=== DATA TO PROCESS ===

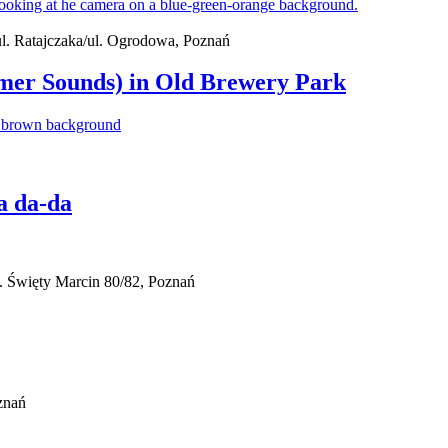
 ul. Ratajczaka/ul. Ogrodowa, Poznań
mer Sounds) in Old Brewery Park
a da-da
. Święty Marcin 80/82, Poznań
znań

===

→ **EXERCISE AIM**: Output the data above exactly, excluding images.

→ **TASK SOLUTION**:
 ul. Ratajczaka/ul. Ogrodowa, Poznań
mer Sounds) in Old Brewery Park
a da-da
. Święty Marcin 80/82, Poznań
znań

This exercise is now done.